▶ Selected passage:
# Contracts limiting photo use when shooting concerts.



## amarine88 (May 19, 2010)

I'm a pro/am photographer and am just starting to break into the music photography business. I work with a small stock photo agency that does some work with editorial material so I've been able to secure press passes for a variety of concerts. I get denied by most, but I am still able to get into enough to keep me busy and allow me to add to my portfolio while making a little side money.
I've noticed most bands like me to sign a contract before I shoot asking me to limit the use of the images to non-commercial, send them a copy to use non-commercially with attribution (which is fine considering i share my work under creative commons anyway), and follow some simple rules during the concert. These have been very small items and usually don't affect me from using the images and the band's management has been good about tailoring contracts to fit my (and my site's) needs.
The problem I have been facing is the contracts I have to sign for the venue, specifically the House of Blues. These have fairly harsh restrictions that forbid me from using the images after 1 year from the performance, limiting web use to 30 consecutive days without archiving, adding "with permission from HoB Entertainment" to image captions, etc. I find it odd that the venues are more restrictive on the use of images than the bands are.
I know you can try to negotiate with bands because they want the publicity, I don't really feel that I can refuse to sign the form because it is normally handed to me by a low level will-call emplyee who doesn't have any power over it, and unlike the band, the venue doesn't really give a rats ass about the photos being published.
Has anyone else run into similar problems and if so, have you found any ways around it? Any other advice/ info you have on the subject would be helpful.

TL;DR: Bands and venues require you to sign contracts before photographing concerts. Band's rules are fairly lax but venues are overly strict.


----------



## magkelly (May 20, 2010)

House of Blues that isn't just any venue. They have a real brand thing going on. It's a pretty major one at that. They may want more control so they will have your pics for future use for promotional items and stuff like that. I'd talk to them, but likely they'll make you sign it. They're tough on people with cameras. We used to go there and if you had so much as a pocket camera they'd take it till after the show.

▶ Instruction: Reproduce the portion of the forum thread on concert photography contracts starting at "I'm a pro/am" and ending at "my site's) needs.".

Dataset entries
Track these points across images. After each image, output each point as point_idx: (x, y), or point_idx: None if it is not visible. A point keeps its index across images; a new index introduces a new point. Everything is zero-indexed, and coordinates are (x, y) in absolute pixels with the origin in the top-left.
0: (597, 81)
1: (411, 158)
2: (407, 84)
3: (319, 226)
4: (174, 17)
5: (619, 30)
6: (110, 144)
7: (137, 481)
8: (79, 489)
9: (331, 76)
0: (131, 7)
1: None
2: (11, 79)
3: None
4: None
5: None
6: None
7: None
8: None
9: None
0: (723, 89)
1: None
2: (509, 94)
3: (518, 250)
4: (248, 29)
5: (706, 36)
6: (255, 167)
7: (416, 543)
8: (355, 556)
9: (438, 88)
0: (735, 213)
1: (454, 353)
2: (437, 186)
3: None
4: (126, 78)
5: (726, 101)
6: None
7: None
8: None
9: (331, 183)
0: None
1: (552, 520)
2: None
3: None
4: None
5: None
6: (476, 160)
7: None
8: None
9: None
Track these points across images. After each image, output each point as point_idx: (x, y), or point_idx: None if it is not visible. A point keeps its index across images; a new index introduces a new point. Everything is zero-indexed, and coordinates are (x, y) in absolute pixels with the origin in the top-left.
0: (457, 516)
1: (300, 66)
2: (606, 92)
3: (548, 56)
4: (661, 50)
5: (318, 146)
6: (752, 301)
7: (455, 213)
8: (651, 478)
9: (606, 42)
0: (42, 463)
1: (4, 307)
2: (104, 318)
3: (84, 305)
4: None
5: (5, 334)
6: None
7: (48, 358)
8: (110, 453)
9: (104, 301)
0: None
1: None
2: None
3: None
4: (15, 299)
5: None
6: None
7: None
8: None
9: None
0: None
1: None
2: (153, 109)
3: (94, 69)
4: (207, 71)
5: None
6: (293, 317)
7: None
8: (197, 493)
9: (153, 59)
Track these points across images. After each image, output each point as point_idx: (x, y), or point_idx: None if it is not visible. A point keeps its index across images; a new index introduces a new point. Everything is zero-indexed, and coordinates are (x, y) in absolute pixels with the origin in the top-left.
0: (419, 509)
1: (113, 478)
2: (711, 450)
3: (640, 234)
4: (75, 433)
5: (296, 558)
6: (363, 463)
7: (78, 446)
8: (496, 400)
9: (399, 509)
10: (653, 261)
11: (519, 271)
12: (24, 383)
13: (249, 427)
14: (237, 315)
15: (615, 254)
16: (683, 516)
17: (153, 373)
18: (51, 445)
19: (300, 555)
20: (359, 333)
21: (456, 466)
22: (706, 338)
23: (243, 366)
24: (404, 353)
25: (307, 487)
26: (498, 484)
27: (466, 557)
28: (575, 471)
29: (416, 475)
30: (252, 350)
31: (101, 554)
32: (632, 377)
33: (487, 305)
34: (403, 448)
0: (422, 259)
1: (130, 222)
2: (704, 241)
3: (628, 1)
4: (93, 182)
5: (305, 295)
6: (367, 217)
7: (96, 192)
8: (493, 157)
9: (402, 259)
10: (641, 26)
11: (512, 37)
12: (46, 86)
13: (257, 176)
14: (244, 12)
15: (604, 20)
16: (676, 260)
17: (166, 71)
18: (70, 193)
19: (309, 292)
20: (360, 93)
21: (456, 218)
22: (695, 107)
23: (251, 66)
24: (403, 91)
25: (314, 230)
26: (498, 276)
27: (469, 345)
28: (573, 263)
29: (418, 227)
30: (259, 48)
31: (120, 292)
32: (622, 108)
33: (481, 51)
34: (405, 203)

▶ The solution:
I'm a pro/am photographer and am just starting to break into the music photography business. I work with a small stock photo agency that does some work with editorial material so I've been able to secure press passes for a variety of concerts. I get denied by most, but I am still able to get into enough to keep me busy and allow me to add to my portfolio while making a little side money.
I've noticed most bands like me to sign a contract before I shoot asking me to limit the use of the images to non-commercial, send them a copy to use non-commercially with attribution (which is fine considering i share my work under creative commons anyway), and follow some simple rules during the concert. These have been very small items and usually don't affect me from using the images and the band's management has been good about tailoring contracts to fit my (and my site's) needs.